- **WHAT IS EXPECTED**: Please say how many lines in the records below contain the word "groupe". Give the number and nothing more.

** Opening DATASET RECORDS block **

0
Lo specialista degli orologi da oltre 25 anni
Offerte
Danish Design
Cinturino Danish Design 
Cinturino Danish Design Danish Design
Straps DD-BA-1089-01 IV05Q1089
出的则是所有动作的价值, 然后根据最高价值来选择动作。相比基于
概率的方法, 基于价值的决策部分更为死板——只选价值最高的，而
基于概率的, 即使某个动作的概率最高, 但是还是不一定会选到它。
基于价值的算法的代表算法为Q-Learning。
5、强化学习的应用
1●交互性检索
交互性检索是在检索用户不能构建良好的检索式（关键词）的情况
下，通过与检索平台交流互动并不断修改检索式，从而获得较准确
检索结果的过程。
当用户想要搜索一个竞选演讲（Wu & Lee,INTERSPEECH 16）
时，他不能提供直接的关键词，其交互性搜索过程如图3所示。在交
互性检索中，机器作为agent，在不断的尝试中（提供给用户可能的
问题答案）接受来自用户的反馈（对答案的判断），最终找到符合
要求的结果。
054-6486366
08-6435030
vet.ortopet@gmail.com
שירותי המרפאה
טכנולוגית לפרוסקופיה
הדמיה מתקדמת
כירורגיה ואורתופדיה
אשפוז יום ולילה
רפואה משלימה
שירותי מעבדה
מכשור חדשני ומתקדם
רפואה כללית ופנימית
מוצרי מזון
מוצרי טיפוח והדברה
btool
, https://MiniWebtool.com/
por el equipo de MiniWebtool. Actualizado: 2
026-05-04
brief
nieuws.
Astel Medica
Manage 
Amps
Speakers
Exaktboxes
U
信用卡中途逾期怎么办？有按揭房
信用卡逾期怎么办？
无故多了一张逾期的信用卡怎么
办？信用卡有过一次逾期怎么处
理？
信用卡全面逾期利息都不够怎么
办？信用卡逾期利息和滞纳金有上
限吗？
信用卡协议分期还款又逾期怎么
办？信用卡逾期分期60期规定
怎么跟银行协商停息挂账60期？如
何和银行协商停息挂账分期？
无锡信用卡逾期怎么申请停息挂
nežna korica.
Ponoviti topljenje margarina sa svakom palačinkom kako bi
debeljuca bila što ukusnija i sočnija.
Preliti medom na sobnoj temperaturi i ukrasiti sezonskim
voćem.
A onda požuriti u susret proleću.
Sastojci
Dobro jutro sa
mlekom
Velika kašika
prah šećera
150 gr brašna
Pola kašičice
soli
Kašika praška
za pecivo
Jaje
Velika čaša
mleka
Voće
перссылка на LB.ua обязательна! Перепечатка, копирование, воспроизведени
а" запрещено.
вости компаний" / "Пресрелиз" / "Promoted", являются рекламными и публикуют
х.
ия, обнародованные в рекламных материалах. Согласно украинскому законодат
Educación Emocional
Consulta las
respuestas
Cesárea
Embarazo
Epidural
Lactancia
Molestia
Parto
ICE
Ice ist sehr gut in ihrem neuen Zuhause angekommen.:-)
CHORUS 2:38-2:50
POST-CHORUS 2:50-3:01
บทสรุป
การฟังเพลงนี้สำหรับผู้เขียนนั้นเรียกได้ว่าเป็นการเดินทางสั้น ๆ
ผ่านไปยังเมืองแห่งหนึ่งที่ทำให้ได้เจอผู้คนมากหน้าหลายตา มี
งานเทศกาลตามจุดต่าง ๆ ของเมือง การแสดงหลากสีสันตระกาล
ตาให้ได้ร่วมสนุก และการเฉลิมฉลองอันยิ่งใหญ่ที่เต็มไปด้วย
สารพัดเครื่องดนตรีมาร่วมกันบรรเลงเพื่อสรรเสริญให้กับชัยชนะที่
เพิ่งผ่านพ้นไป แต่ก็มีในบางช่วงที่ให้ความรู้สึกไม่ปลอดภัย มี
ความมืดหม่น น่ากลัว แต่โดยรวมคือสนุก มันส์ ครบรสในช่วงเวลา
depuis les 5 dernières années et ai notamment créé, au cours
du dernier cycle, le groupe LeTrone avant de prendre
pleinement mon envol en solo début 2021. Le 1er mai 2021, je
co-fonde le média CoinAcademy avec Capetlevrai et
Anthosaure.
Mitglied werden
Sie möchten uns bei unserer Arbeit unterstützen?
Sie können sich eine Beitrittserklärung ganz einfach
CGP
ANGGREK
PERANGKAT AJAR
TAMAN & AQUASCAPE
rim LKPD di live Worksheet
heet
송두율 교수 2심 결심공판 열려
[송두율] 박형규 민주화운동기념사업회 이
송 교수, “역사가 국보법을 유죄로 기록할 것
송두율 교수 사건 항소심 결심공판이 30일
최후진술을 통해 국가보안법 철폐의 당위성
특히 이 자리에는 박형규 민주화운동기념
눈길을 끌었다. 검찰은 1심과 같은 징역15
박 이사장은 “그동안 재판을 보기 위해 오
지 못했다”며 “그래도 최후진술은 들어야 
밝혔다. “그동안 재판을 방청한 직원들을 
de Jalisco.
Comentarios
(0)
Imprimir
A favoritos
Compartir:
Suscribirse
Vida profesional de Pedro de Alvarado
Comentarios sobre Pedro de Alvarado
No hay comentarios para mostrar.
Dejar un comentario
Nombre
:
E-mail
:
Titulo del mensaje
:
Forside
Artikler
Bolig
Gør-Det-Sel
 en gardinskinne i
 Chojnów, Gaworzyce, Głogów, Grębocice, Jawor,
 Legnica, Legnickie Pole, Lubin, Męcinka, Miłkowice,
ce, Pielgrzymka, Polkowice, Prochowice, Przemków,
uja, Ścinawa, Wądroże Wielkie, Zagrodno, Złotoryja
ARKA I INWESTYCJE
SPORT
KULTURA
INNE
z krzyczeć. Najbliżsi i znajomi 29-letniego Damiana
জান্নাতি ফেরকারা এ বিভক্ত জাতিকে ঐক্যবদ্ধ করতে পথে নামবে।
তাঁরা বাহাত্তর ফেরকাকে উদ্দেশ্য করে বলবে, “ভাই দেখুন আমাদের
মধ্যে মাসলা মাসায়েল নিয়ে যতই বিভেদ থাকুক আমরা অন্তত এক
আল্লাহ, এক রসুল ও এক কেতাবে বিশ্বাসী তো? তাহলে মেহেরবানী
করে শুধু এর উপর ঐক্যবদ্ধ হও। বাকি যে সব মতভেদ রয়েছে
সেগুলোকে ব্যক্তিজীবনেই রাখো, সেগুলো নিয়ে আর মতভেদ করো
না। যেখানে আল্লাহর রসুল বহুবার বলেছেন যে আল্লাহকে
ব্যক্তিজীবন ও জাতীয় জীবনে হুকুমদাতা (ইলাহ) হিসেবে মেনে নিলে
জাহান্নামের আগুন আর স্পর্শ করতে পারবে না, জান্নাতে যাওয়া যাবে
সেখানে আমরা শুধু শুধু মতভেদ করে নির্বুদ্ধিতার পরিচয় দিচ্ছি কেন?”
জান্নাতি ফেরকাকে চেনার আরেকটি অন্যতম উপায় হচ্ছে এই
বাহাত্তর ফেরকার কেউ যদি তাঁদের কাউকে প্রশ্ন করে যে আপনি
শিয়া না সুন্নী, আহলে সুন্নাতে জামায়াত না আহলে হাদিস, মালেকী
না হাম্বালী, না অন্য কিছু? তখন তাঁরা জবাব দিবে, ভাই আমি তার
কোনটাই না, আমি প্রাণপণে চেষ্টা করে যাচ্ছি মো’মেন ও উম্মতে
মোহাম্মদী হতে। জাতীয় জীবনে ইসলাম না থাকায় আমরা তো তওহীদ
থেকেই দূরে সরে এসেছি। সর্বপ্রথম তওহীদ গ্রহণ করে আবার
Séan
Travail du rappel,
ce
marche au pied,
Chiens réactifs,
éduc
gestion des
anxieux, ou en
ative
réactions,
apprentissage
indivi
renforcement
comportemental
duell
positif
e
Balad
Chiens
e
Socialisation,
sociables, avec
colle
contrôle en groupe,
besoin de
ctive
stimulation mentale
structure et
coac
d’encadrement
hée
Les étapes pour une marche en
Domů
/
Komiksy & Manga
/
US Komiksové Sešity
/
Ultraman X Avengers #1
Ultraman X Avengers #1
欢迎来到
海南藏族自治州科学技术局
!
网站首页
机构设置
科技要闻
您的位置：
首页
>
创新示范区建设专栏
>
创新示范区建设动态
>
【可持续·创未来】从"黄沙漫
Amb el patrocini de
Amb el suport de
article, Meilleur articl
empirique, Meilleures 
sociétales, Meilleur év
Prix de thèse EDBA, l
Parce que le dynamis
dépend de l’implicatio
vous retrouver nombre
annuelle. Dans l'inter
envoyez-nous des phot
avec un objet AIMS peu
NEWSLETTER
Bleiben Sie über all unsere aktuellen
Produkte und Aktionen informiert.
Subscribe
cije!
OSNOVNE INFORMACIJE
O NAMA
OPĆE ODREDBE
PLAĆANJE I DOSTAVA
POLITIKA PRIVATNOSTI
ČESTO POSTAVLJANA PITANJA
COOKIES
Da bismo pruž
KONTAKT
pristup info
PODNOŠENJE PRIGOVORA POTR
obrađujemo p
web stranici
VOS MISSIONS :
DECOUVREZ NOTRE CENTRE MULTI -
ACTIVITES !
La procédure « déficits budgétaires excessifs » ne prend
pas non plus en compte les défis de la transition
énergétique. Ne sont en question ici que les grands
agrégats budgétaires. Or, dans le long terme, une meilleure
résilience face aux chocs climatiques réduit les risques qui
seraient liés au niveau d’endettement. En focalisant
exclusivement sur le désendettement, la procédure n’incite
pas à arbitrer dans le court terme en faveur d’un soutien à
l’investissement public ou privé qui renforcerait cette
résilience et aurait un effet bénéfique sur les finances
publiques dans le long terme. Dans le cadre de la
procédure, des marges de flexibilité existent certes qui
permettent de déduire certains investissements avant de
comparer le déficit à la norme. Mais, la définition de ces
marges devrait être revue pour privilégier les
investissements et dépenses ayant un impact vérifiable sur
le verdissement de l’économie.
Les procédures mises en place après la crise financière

** Closing DATASET RECORDS block **

- **ANSWER BOX**: 2